Suppose the chairman of a company has to decide whether to adopt a new program. It would increase profits and help the environment too. “I don’t care at all about helping the environment,” the chairman says. “I just want to make as much profit as I can. Let’s start the new program.” Would you say that the chairman intended to help the environment?
O.K., same circumstance. Except this time the program would harm the environment. The chairman, who still couldn’t care less about the environment, authorizes the program in order to get those profits. As expected, the bottom line goes up, the environment goes down. Would you say the chairman harmed the environment intentionally?
I don’t know where you ended up, but in one survey, only 23 percent of people said that the chairman in the first situation had intentionally helped the environment. When they had to think about the second situation, though, fully 82 percent thought that the chairman had intentionally harmed the environment. There’s plenty to be said about these interestingly asymmetrical results.
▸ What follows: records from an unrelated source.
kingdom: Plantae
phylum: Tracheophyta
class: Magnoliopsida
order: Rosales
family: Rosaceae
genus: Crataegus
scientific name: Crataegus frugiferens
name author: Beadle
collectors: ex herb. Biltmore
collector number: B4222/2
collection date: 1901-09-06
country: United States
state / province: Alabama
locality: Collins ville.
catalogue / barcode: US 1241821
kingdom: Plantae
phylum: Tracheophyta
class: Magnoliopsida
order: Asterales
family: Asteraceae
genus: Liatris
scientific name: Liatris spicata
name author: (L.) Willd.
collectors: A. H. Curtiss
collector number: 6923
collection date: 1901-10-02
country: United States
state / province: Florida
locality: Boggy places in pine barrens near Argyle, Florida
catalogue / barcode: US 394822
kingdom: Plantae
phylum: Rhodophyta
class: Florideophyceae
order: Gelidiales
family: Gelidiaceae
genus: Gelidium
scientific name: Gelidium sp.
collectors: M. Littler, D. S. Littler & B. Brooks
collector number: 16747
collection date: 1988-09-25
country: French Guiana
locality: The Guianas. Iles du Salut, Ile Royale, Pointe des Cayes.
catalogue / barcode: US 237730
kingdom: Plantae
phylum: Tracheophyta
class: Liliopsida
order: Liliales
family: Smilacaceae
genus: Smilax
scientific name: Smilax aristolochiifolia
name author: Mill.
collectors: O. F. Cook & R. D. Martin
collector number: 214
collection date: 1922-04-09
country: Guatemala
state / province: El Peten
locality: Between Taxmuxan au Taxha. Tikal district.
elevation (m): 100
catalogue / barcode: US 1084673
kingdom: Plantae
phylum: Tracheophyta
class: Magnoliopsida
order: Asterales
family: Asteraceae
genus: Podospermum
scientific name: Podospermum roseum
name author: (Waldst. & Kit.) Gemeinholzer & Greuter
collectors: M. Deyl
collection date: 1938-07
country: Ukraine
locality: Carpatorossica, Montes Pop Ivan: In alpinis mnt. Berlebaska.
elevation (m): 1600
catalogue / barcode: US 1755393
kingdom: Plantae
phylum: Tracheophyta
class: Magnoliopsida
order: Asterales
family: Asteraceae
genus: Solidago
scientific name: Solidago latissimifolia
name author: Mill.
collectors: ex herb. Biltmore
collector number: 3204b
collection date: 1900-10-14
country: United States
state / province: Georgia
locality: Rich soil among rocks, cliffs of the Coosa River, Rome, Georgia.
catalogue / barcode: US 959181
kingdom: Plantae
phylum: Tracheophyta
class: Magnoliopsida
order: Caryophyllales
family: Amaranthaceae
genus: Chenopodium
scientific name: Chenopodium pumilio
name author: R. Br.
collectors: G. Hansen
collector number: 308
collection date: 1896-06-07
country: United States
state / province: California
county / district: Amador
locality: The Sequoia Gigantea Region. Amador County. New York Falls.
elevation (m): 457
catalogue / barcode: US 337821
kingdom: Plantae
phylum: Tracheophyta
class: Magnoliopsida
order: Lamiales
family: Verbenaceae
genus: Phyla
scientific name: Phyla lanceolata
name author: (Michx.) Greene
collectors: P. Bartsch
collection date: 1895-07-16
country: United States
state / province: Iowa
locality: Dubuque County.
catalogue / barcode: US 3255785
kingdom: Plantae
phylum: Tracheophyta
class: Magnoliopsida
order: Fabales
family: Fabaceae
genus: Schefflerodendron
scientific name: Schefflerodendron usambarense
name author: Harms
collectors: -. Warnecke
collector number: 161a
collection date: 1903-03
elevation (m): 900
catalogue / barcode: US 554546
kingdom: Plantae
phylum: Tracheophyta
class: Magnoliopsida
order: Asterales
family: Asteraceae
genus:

... is it a good thing that we attribute intention in the curious way that we do, and if so, why? (Is the Knobe effect a bug or a feature?) You can conduct more research to try to clarify matters, but you’re left having to interpret the findings; they don’t interpret themselves. There always comes a point where the clipboards and questionnaires and M.R.I. scans have to be put aside. To sort things out, it seems, another powerful instrument is needed. Let’s see — there’s one in the corner, over there. The springs are sagging a bit, and the cushions are worn, but never mind. That armchair will do nicely.